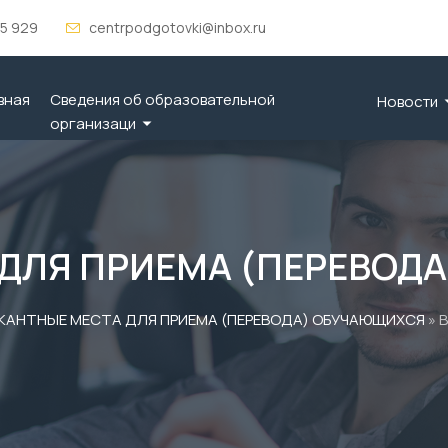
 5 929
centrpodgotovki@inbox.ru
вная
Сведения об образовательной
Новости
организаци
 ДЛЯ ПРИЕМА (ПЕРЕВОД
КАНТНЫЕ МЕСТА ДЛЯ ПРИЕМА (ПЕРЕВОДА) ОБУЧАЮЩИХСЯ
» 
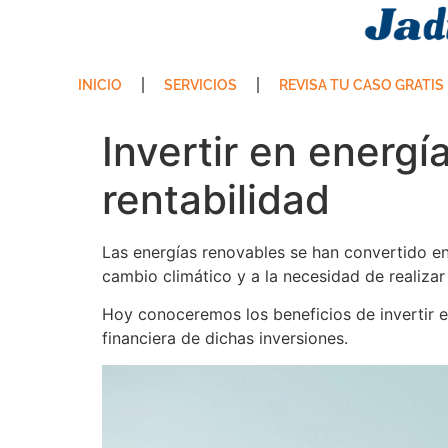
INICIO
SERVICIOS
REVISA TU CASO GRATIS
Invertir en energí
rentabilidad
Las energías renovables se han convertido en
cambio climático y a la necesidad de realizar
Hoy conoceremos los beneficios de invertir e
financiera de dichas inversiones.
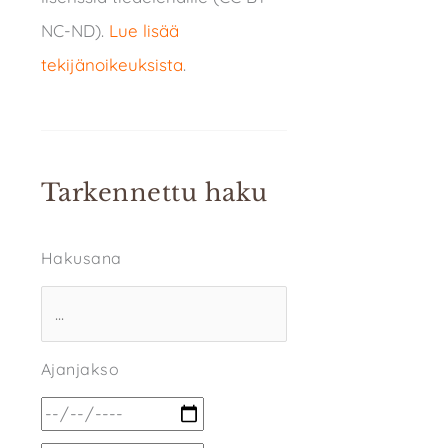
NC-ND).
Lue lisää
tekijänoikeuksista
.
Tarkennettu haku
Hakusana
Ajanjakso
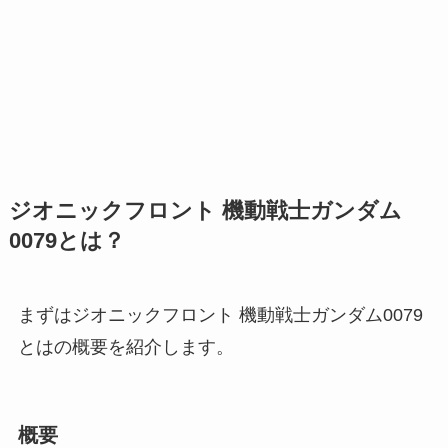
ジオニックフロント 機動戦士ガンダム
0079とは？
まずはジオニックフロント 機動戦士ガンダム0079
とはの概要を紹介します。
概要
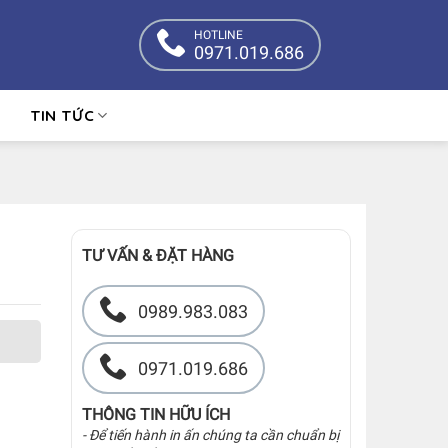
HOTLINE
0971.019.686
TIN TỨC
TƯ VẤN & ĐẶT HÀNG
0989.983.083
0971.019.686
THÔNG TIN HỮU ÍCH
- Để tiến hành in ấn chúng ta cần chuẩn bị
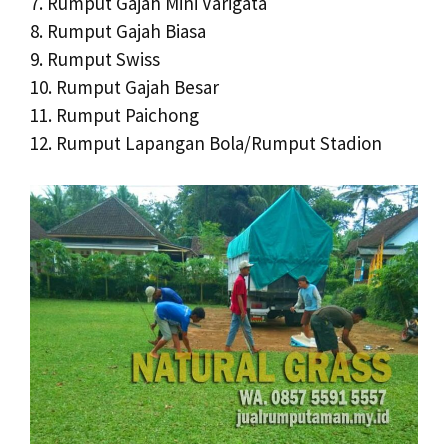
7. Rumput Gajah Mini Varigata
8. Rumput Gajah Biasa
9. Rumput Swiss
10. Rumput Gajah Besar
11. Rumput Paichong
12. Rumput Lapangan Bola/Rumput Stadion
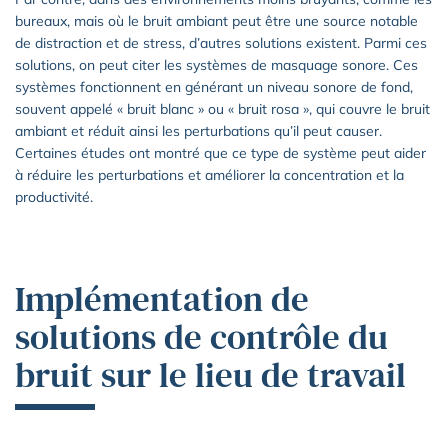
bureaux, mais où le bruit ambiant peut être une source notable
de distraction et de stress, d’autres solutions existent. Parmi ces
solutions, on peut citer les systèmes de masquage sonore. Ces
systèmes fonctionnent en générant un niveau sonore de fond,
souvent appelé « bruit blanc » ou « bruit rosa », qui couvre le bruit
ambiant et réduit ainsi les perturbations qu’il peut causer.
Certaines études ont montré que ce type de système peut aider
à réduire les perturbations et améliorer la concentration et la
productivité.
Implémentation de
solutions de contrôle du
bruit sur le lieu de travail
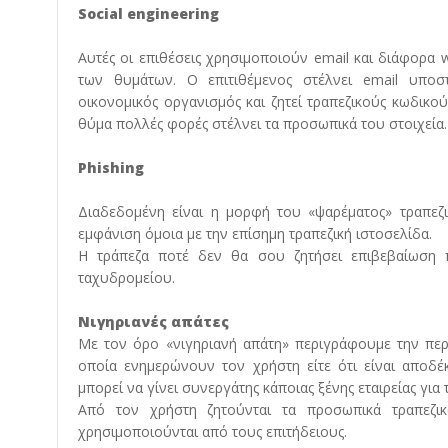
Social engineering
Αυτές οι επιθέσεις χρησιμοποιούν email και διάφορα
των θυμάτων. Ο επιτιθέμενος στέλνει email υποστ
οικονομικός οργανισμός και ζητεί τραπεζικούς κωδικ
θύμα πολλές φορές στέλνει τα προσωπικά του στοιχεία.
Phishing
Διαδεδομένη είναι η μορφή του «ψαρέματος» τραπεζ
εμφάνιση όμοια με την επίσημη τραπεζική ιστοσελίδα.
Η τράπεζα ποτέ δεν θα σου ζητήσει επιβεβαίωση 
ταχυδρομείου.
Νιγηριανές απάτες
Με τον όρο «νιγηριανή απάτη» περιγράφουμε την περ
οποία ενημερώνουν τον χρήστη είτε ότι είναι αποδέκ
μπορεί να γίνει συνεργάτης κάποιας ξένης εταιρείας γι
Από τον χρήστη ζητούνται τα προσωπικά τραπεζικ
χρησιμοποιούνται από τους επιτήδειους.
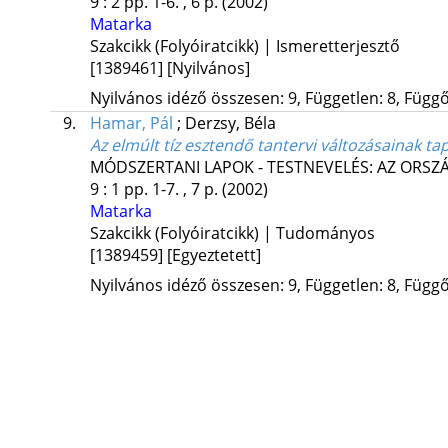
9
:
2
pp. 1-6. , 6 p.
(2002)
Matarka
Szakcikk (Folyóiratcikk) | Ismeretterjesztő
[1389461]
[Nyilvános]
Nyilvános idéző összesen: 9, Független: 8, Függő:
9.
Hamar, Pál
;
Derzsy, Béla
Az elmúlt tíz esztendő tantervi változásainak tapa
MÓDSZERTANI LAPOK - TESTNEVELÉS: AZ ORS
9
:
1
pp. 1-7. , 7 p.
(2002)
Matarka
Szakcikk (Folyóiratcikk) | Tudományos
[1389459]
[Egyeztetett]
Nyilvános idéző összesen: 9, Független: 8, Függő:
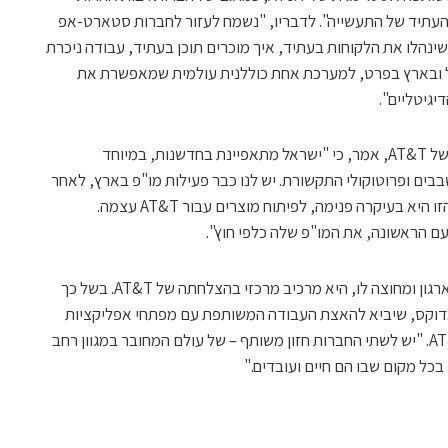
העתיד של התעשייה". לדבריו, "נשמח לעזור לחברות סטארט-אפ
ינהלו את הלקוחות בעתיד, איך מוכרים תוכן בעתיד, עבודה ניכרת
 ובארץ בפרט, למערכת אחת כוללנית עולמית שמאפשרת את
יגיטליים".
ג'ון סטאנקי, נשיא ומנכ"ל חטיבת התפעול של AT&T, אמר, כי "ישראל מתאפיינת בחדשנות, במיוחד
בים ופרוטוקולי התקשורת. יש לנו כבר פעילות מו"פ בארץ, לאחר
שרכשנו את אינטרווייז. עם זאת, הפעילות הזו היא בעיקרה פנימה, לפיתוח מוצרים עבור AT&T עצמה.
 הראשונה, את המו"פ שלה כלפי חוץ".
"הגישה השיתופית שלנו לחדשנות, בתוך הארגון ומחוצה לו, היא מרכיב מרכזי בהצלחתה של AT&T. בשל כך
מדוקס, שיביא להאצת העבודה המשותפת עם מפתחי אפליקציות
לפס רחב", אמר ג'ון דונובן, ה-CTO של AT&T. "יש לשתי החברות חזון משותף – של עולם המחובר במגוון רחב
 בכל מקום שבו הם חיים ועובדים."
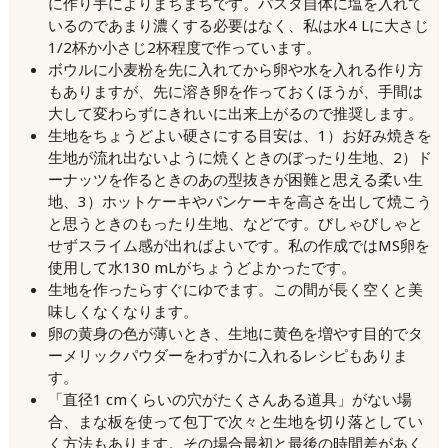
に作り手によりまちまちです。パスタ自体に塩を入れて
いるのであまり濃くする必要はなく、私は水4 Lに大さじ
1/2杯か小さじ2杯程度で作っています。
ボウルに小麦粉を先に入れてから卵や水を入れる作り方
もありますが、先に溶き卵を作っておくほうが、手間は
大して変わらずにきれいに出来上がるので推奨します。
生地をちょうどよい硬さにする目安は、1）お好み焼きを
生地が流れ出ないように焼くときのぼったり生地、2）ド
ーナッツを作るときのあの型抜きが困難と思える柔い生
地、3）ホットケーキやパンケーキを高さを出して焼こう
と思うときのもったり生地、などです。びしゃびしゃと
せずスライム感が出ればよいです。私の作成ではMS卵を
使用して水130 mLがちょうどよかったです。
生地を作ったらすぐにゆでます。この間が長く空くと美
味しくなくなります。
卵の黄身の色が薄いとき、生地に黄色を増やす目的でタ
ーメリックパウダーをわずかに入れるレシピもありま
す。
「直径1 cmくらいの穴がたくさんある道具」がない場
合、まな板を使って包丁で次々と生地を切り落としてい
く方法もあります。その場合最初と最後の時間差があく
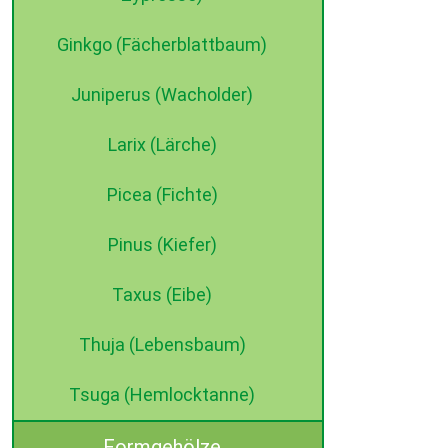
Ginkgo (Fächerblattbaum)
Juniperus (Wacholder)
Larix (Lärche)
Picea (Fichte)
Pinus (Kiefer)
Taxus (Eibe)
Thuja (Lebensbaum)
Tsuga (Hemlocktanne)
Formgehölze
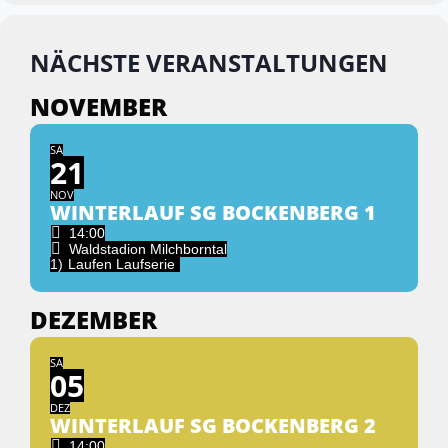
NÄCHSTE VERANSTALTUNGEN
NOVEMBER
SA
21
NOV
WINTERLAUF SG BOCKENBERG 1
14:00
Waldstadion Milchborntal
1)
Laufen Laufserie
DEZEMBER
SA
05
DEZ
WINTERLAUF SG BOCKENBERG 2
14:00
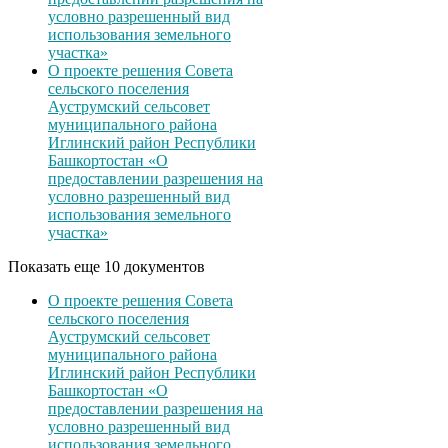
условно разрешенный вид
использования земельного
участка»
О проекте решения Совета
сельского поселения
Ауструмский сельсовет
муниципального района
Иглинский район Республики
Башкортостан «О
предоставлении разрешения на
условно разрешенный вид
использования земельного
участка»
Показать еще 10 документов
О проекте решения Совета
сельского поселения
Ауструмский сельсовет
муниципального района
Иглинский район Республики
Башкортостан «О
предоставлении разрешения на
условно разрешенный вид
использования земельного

**Description of the task**.
Rewrite the entries from the beginning up to and including the line with "bruit sur le lieu de travail", putting "dispositifs" in place of "systèmes" and keeping all else unchanged. Leave the pictures out.

**Response to this task**.
 5 929
centrpodgotovki@inbox.ru
вная
Сведения об образовательной
Новости
организаци
 ДЛЯ ПРИЕМА (ПЕРЕВОД
КАНТНЫЕ МЕСТА ДЛЯ ПРИЕМА (ПЕРЕВОДА) ОБУЧАЮЩИХСЯ
» 
INICIO
SERVICIOS
REVISA TU CASO GRATIS
Invertir en energí
rentabilidad
Las energías renovables se han convertido en
cambio climático y a la necesidad de realizar
Hoy conoceremos los beneficios de invertir e
financiera de dichas inversiones.
NC-ND).
Lue lisää
tekijänoikeuksista
.
Tarkennettu haku
Hakusana
Ajanjakso
ジオニックフロント 機動戦士ガンダム
0079とは？
まずはジオニックフロント 機動戦士ガンダム0079
とはの概要を紹介します。
概要
HOTLINE
0971.019.686
TIN TỨC
TƯ VẤN & ĐẶT HÀNG
0989.983.083
0971.019.686
THÔNG TIN HỮU ÍCH
- Để tiến hành in ấn chúng ta cần chuẩn bị
7. Rumput Gajah Mini Varigata
8. Rumput Gajah Biasa
9. Rumput Swiss
10. Rumput Gajah Besar
11. Rumput Paichong
12. Rumput Lapangan Bola/Rumput Stadion
bureaux, mais où le bruit ambiant peut être une source notable
de distraction et de stress, d’autres solutions existent. Parmi ces
solutions, on peut citer les dispositifs de masquage sonore. Ces
dispositifs fonctionnent en générant un niveau sonore de fond,
souvent appelé « bruit blanc » ou « bruit rosa », qui couvre le bruit
ambiant et réduit ainsi les perturbations qu’il peut causer.
Certaines études ont montré que ce type de système peut aider
à réduire les perturbations et améliorer la concentration et la
productivité.
Implémentation de
solutions de contrôle du
bruit sur le lieu de travail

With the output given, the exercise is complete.